* Task description: Search the material and gather each line with "Este" in it.

* Provided information:
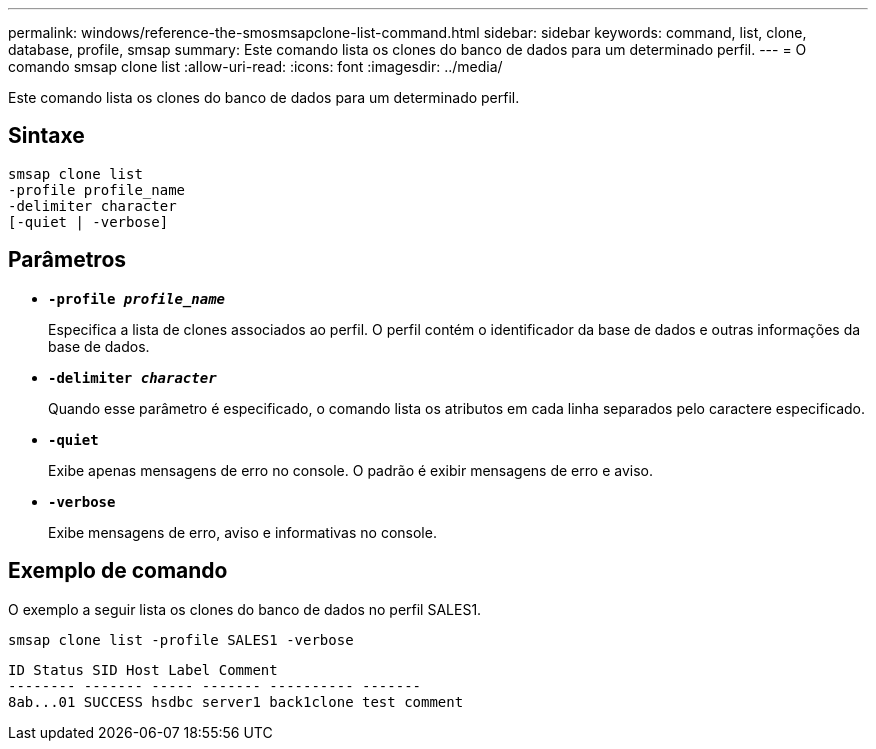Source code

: ---
permalink: windows/reference-the-smosmsapclone-list-command.html 
sidebar: sidebar 
keywords: command, list, clone, database, profile, smsap 
summary: Este comando lista os clones do banco de dados para um determinado perfil. 
---
= O comando smsap clone list
:allow-uri-read: 
:icons: font
:imagesdir: ../media/


[role="lead"]
Este comando lista os clones do banco de dados para um determinado perfil.



== Sintaxe

[listing]
----

smsap clone list
-profile profile_name
-delimiter character
[-quiet | -verbose]
----


== Parâmetros

* *`-profile _profile_name_`*
+
Especifica a lista de clones associados ao perfil. O perfil contém o identificador da base de dados e outras informações da base de dados.

* *`-delimiter _character_`*
+
Quando esse parâmetro é especificado, o comando lista os atributos em cada linha separados pelo caractere especificado.

* *`-quiet`*
+
Exibe apenas mensagens de erro no console. O padrão é exibir mensagens de erro e aviso.

* *`-verbose`*
+
Exibe mensagens de erro, aviso e informativas no console.





== Exemplo de comando

O exemplo a seguir lista os clones do banco de dados no perfil SALES1.

[listing]
----
smsap clone list -profile SALES1 -verbose
----
[listing]
----
ID Status SID Host Label Comment
-------- ------- ----- ------- ---------- -------
8ab...01 SUCCESS hsdbc server1 back1clone test comment
----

* Response:
summary: Este comando lista os clones do banco de dados para um determinado perfil. 
Este comando lista os clones do banco de dados para um determinado perfil.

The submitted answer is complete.